Até hoje, os povos originários do Brasil são vistos mais como um conceito do que como um povo real. Ainda são desumanizados, têm seus direitos caçados e suas terras tomadas. Mas essa desumanização não se restringe apenas aos indígenas; afeta todos aqueles que não fazem parte das grandes capitais do país. Entre os mais atingidos por esse preconceito, estão aqueles que vêm do Norte.

Se perguntarmos a qualquer nortista, é muito provável que já tenha se deparado com perguntas carregadas de ignorância e exotismo: “Vocês andam de canoa?” “Criam macacos como bichos de estimação?” “Tem internet aí?” “As capitais são mesmo cidades ou mais parecidas com um vilarejo miserável?”

Diante disso, é comum ver reações de resistência, como as frases: "O Norte existe e persiste", "Precisamos olhar para lá", "O 'Brazil' não olha para o Brasil", ou mesmo "Antes da coroa portuguesa chegar, nossos povos já usavam cocares para mostrar sua nobreza".

Contudo, um dos mais memoráveis casos de desumanização já retratados sobre nossos "criptídeos" não foi feito hoje, nem ontem, mas no século XVI, pelo alemão Hans Staden (1525-1576): o banquete antropofágico dos Tupinambás.

Créditos: Gravura de Theodor de Bry baseada no livro de Hans Staden mostra Tupinambás praticando canibalismo com prisioneiros.
Imagem: Library of Congress/Corbis/VCG via Getty Images

Temos conhecimento desse evento através do livro publicado por Staden, que relata como foi capturado e quase devorado em um desses rituais. Em seu relato, além de descrever com minúcias a festividade, ele contribuiu para a propagação de estereótipos sobre os indígenas, retratando-os como selvagens sanguinolentos e bárbaros.

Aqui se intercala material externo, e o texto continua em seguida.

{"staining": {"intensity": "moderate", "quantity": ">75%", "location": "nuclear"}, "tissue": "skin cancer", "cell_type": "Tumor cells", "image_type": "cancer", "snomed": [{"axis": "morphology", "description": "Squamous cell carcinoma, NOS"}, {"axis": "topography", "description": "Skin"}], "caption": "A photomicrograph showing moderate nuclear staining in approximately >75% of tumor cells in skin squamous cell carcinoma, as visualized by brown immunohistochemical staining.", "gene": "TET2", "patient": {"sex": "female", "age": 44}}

Mas o apagamento da identidade dos povos originários, sobretudo dos Tupinambás, não se deu apenas na narrativa de Staden. Ele também se manifestou no roubo de seus artefatos. Um exemplo emblemático disso é do Manto Tupinambá: peça sagrada feita de penas vermelhas de guarás, usada pelos líderes indígenas em cerimônias e rituais. Levado por europeus no período colonial, esse manto passou séculos em museus estrangeiros, longe de seu contexto original, tratado como uma relíquia exótica em coleções ocidentais, retornando ao Brasil só recentemente.

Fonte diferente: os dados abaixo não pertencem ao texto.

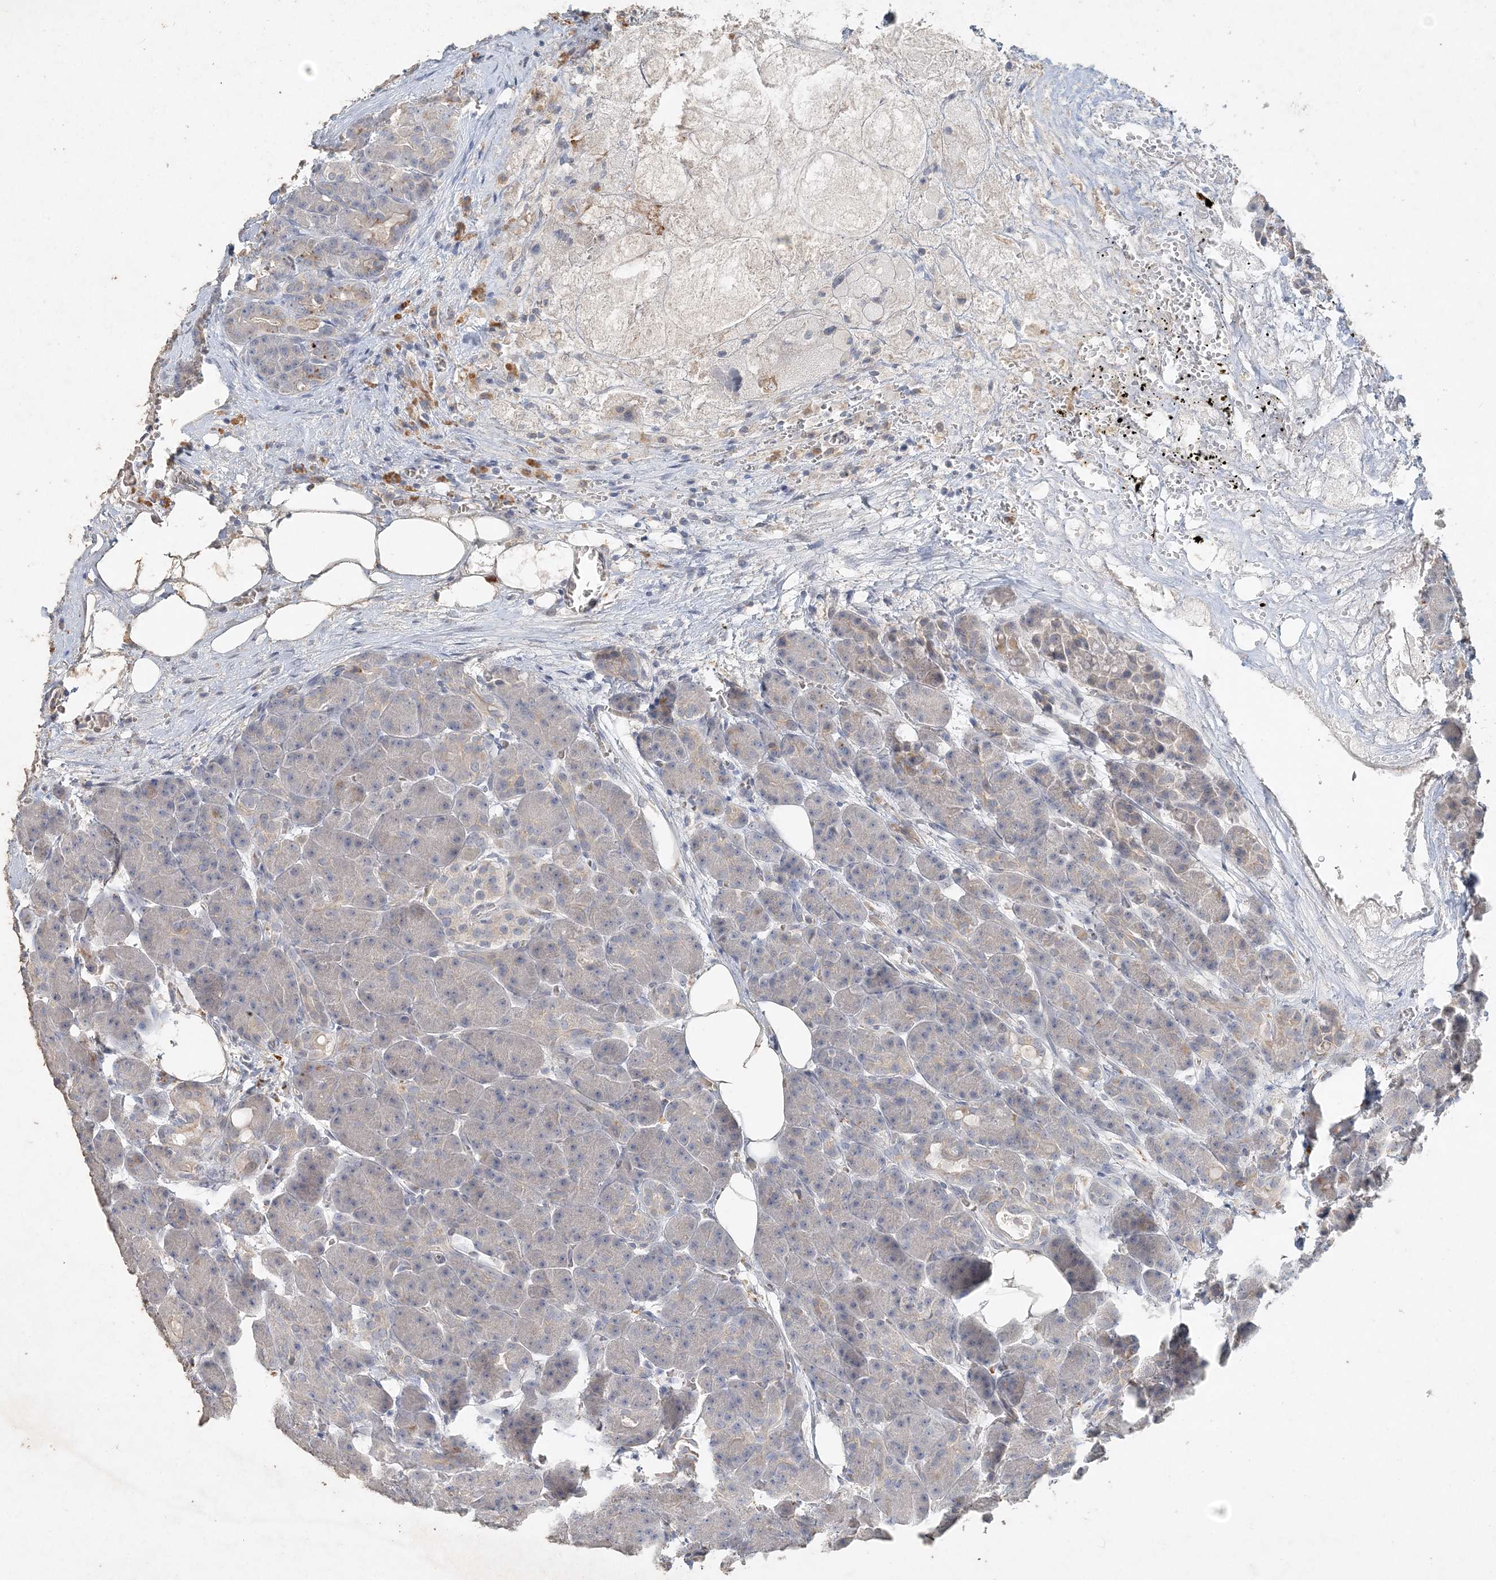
{"staining": {"intensity": "weak", "quantity": "<25%", "location": "cytoplasmic/membranous"}, "tissue": "pancreas", "cell_type": "Exocrine glandular cells", "image_type": "normal", "snomed": [{"axis": "morphology", "description": "Normal tissue, NOS"}, {"axis": "topography", "description": "Pancreas"}], "caption": "Exocrine glandular cells show no significant positivity in benign pancreas. (Brightfield microscopy of DAB (3,3'-diaminobenzidine) immunohistochemistry at high magnification).", "gene": "DNAH5", "patient": {"sex": "male", "age": 63}}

O testemunho do alemão Hans Staden, repleto de exageros, só foi revisto séculos depois, por historiadores como Alfred Métraux (1902-1963), que estudaram a liturgia indígena de maneira séria, provando que tais rituais faziam parte de um complexo sistema cultural e espiritual dos Tupinambás.

Créditos: Alfred Métraux studerar klippristningar, San Pedro de Colalao, Argentina, 1932.

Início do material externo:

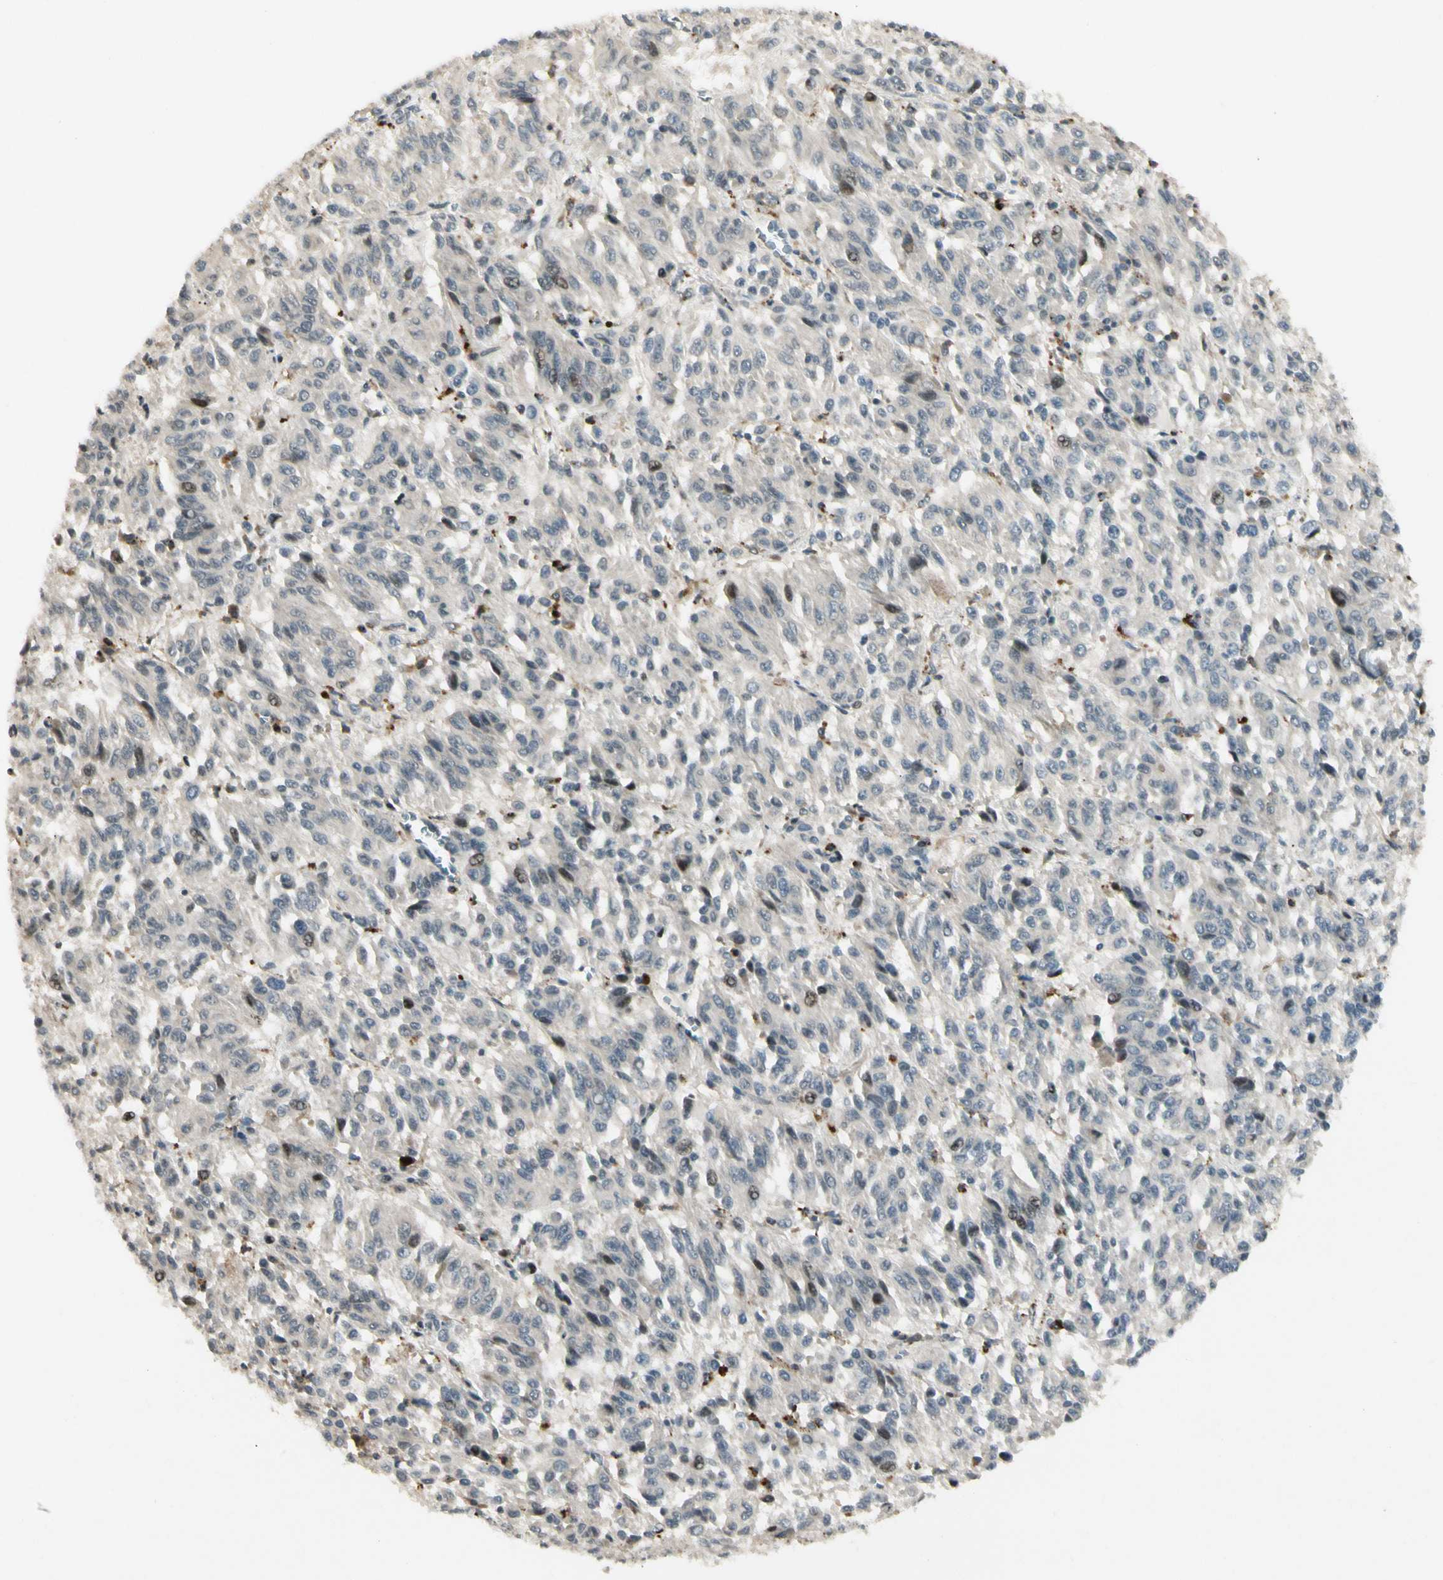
{"staining": {"intensity": "negative", "quantity": "none", "location": "none"}, "tissue": "melanoma", "cell_type": "Tumor cells", "image_type": "cancer", "snomed": [{"axis": "morphology", "description": "Malignant melanoma, Metastatic site"}, {"axis": "topography", "description": "Lung"}], "caption": "Immunohistochemistry photomicrograph of neoplastic tissue: melanoma stained with DAB (3,3'-diaminobenzidine) displays no significant protein staining in tumor cells. (DAB (3,3'-diaminobenzidine) IHC visualized using brightfield microscopy, high magnification).", "gene": "FNDC3B", "patient": {"sex": "male", "age": 64}}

A visão negativa desse aspecto da cultura brasileira foi tão significativa que só no Modernismo começamos a superá-la (ao menos dentro do território nacional), graças a artistas como Oswald de Andrade, que redigiu o Manifesto Antropofágico, e Tarsila do Amaral, que reimaginou o Brasil e sua pluralidade como fonte de inspiração para sua arte.

Créditos: Retrato de Tarsila do Amaral, 1920s. Coleção Privada. Artista Desconhecido.

Ao longo da história, a arte sempre foi mais do que estética. É um registro vivo da cultura e um meio de ressignificar o passado. Seja na pintura, na literatura ou até mesmo na moda, a arte tem o poder de reinterpretar narrativas e nos fazer questionar quem conta essas histórias e por quê. A antropofagia modernista foi um reflexo desse processo. Uma resposta a tal apagamento. Uma tentativa de absorver o que foi imposto e ressignificá-lo. E hoje, diante de um Brasil que ainda luta para reconhecer sua diversidade e suas raízes, cabe a pergunta: Tupi or not Tupi?